Birmingham and Aberdeenshire really are apples and oranges.

Birmingham is only 100 square miles or so and (according to google) you can get from top to toe in 40 minutes - without blue lights. With half a dozen hospitals scattered across it, the time for the ambulance to get to you and take you to the hospital (ignoring roadside time) is probably 15-20 minutes.

Aberdeenshire is 2500 square miles and consists mostly of open countryside. At a guess, it takes about 3 hours to get from one side to the other, and blue lights probably don't speed you up any. Half the hospitals look like local ones, so there's probably only half a dozen across the county. You're probably lucky if the amubulance can get to you in under 30 minutes. Then another 30 minutes back to the hospital. And that's after someone has seen your accident and called 999.

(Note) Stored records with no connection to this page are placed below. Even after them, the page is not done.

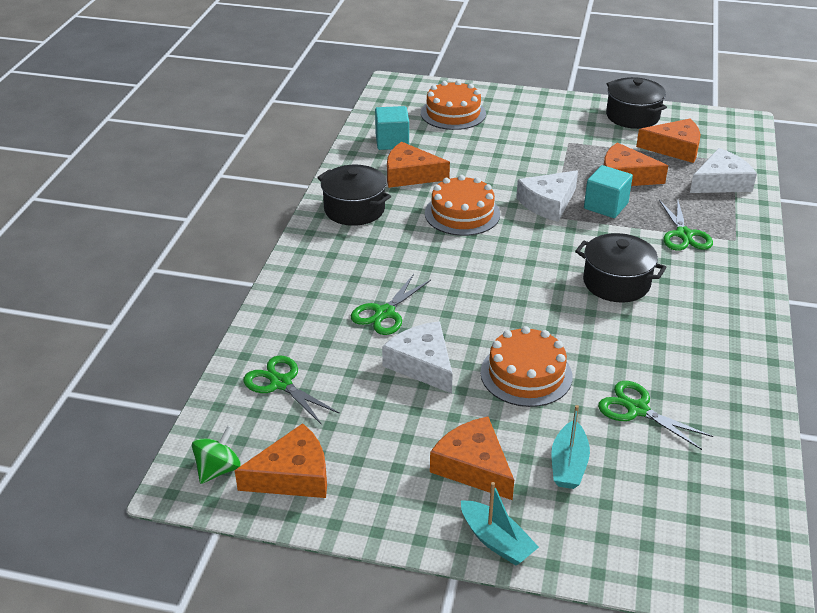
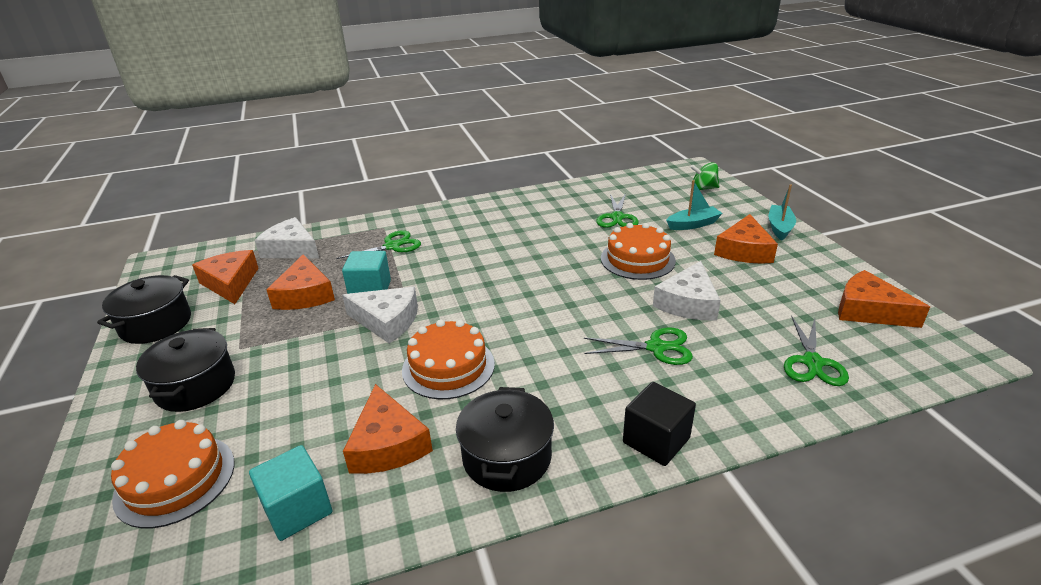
camera: 120 degrees left, 5 degrees down
green spinning top [192,426,241,484] -> green spinning top moved to [690,162,720,190]
black pot [575,233,667,302] -> black pot moved to [136,328,235,412]
none -> black cube [623,382,696,466]

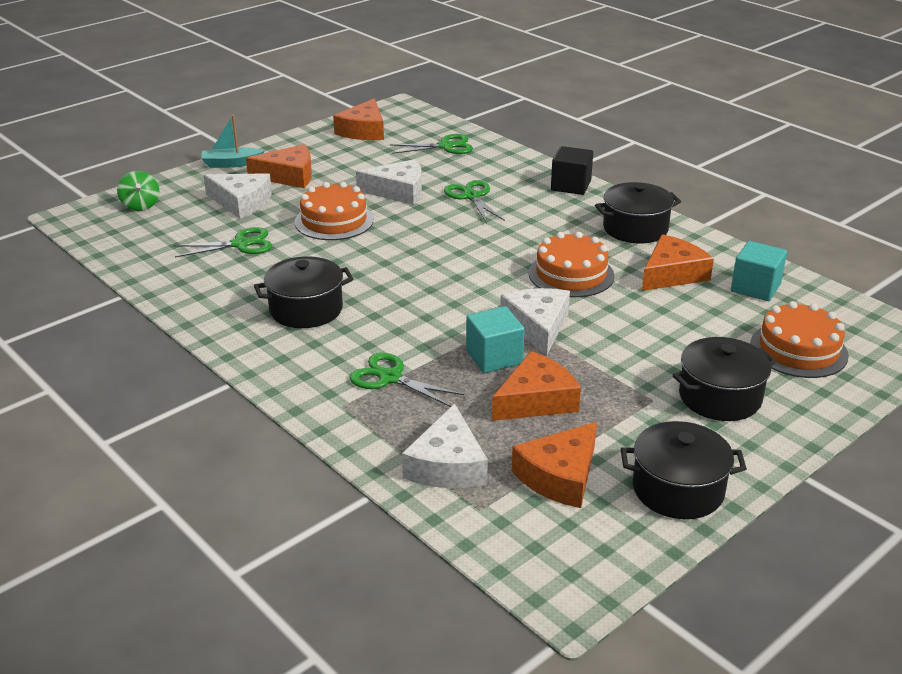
camera: 115 degrees left, 0 degrees up
turquoise boat [666,180,723,230] -> white cheese [204,173,272,218]
none -> black pot [254,256,354,328]

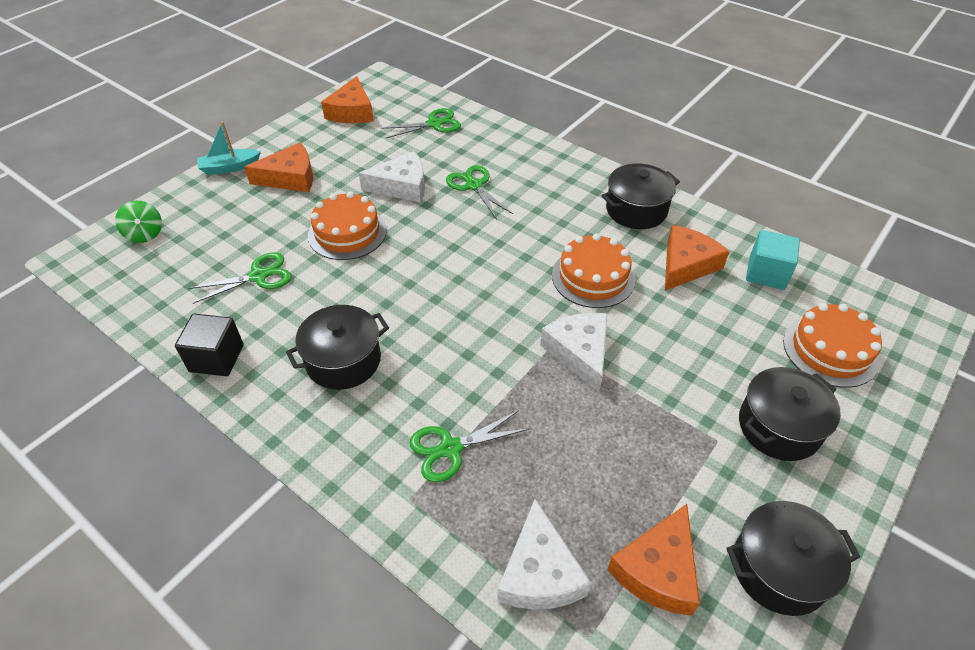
camera: 10 degrees left, 15 degrees up
white cheese [204,173,272,218] -> none
green scissors [349,353,464,407] -> green scissors turned 45 degrees counterclockwise [409,410,529,482]
turquoise cube [466,306,525,373] -> none
orange cheese [492,351,581,421] -> none
black cube [551,146,593,195] -> black cube moved to [175,314,244,376]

Aberdeenshire also spends a quarter of the year as a cold, wet, dark, skidpan...
posted by sodium lights the horizon at 1:36 PM on December 28, 2011


Pause for thought, innit? Driving really is the most dangerous thing we do on a routine basis and we get behind with barely a thought. And then freak out about alleged one in a million risks attached to vaccination, etc. People: bad at risk evaluation.
posted by dmt at 1:40 PM on December 28, 2011 [1 favorite]


There's a missing 'the wheel' up there. Sigh...
posted by dmt at 1:42 PM on December 28, 2011


Twice as high as anyplace in London and almost as high as Birmimgham, but in the middle of no where. Long way to the pub? Bad roads? Bad drivers?

Rural areas have a larger number of accidents than expected. Remember hearing that it tends to be people who do the same route on a regular basis (like travelling to work etc) so they know they road well and there is less traffic and are subsequently not paying the same amount of attention they would on unknown roads or where there are a lot more road users to contend with. They then tend to be caught out by the sudden unexpected thing that wasn't there yesterday - patch of black ice, car suddenly on wrong side of the road etc.
posted by fearfulsymmetry at 1:47 PM on December 28, 2011


Driving really is the most dangerous thing we do on a routine basis and we get behind with barely a thought.

If there was anything else killing 2-3000 people a year in the UK the tabloids etc would go ape-shit about it, not kinda encourage through the likes of Clarkson etc
posted by fearfulsymmetry at 1:49 PM on December 28, 2011


Interestingly, the majority of the random incidents I clicked on in Birmingham were ped vs bus or lorry while quite a lot of the ones in Aberdeenshire were single vehicle incidents with drivers in their 20s or 70s...
posted by sodium lights the horizon at 1:50 PM on December 28, 2011


If there was anything else killing 2-3000 people a year in the UK the tabloids etc would go ape-shit about it, not kinda encourage through the likes of Clarkson etc

1970 deaths (in 2010) is, literally, just a statistic.
posted by sodium lights the horizon at 2:03 PM on December 28, 2011


three blind mice: "333 people died on the roads in Aberdeenshire local authority

Twice as high as anyplace in London and almost as high as Birmimgham, but in the middle of no where. Long way to the pub? Bad roads? Bad drivers?
"

When my dad was in government, he had to look into signing or re-engineering a twisty section of highway sandwiched between a cliff and a lake because he and his constituents thought it was dangerous. An engineer was nice enough to pull him aside and let him know that the arrow-straight, level stretch with perfect visibility 2km away actually had far more fatalities. The reason? A gas station and a passing lane. High speeds and distractions.

Sometimes it isn't the obvious things that make for dangerous driving.
posted by klanawa at 2:48 PM on December 28, 2011 [1 favorite]


Strange seeing Stevenage on the front page of MeFi, one town over from where I was born and grew up; even stranger knowing I took my family there this year and knowing we drove around that roundabout, possibly even stopped in the lay-by the van pulled out of; stranger still knowing my mum may have taken the 999 call in the Police call center in Welwyn that night.

What a harrowing story - made me tear up just reading it, and knowing that the same story plays out hundreds of times a day the world over is almost unbearable.